TRIBUNNEWS.COM, JAKARTA - Mantan pimpinan Komisi Pemberantasan Korupsi (KPK) Chandra M Hamzah menegaskan tidak ada ketentuan dalam Undang-undang pimpinan KPK harus berasal dari unsur Kejaksaan.
Menurut Chandra, selama dirinya mengikuti kegiatan dalam Tim Persiapan Pembentukan Komisi Anti Korupsi, Kementerian Kehakiman dan Hak Asasi Manusia Republik Indonesia tahun 2000, tidak pernah dibicarakan keharusan adanya unsur jaksa atau unsur kepolisian sebagai Pimpinan KPK.
Menurut Chandra, ketentuan Pasal 21 ayat (4) UU KPK hanya menyatakan bahwa Pimpinan KPK adalah penyidik dan penuntut umum.

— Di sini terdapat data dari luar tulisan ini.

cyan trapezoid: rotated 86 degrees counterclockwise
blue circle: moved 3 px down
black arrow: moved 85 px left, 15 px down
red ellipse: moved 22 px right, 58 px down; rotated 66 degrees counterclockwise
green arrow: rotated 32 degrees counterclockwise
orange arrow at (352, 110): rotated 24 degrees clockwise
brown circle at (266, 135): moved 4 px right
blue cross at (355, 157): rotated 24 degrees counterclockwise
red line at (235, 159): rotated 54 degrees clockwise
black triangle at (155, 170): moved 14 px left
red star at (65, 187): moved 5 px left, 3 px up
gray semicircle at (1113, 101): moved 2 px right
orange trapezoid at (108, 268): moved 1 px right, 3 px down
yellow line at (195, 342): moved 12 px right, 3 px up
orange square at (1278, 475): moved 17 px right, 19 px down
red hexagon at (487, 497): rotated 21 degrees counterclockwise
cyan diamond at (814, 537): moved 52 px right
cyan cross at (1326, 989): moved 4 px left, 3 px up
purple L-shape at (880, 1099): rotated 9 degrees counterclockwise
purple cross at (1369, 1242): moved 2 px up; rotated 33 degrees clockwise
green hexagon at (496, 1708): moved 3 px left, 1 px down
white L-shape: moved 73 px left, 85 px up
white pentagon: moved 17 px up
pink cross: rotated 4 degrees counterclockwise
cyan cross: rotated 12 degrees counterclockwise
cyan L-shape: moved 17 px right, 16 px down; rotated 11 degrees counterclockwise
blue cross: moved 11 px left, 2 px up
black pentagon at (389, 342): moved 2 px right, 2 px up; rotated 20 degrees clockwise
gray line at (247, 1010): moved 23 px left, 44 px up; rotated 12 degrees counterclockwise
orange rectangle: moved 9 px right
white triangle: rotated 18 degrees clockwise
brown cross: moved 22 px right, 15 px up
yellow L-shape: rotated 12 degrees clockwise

"Pasal ini untuk mengantisipasi apabila ada keadaan luar biasa dimana mengharuskan Pimpinan KPK untuk melakukan penyidikan dan atau penuntutan sendiri," kata Chandra saat dihubungi, Jakarta, Kamis (26/11/2015).
Ketentuan lain, kata dia, adalah mengenai kompetensi pimpinan KPK yang diatur Pasal 29 huruf (d) UU KPK.
Pasal tersebut menyatakan pimpinan KPK berijazah sarjana hukum atau sarjana lain yang memiliki keahlian dan pengalaman sekurang-kurangnya 15 tahun dalam bidang hukum, ekonomi, keuangan, atau perbankan.
Adanya persyaratan tersebut, lanjut dia, dilatarbelakangi pemikiran bahwa pemberantasan korupsi tidak cukup dengan pendekatan hukum saja, melainkan diperlukan keahlian dibidang lain, yaitu ekonomi, keuangan, atau perbankan.
"Mengenai apakah calon-calon Pimpinan KPK memenuhi syarat tersebut atau tidak, silahkan DPR yang menilainya," tukas Komisaris PT PLN (Persero) itu.
Sebelumnya, salah satu alasan Komisi III DPR RI menunda pengambilan keputusan capim KPK adalah karena tidak ada unsur kejaksaan dalam kompisisi Capim KPK.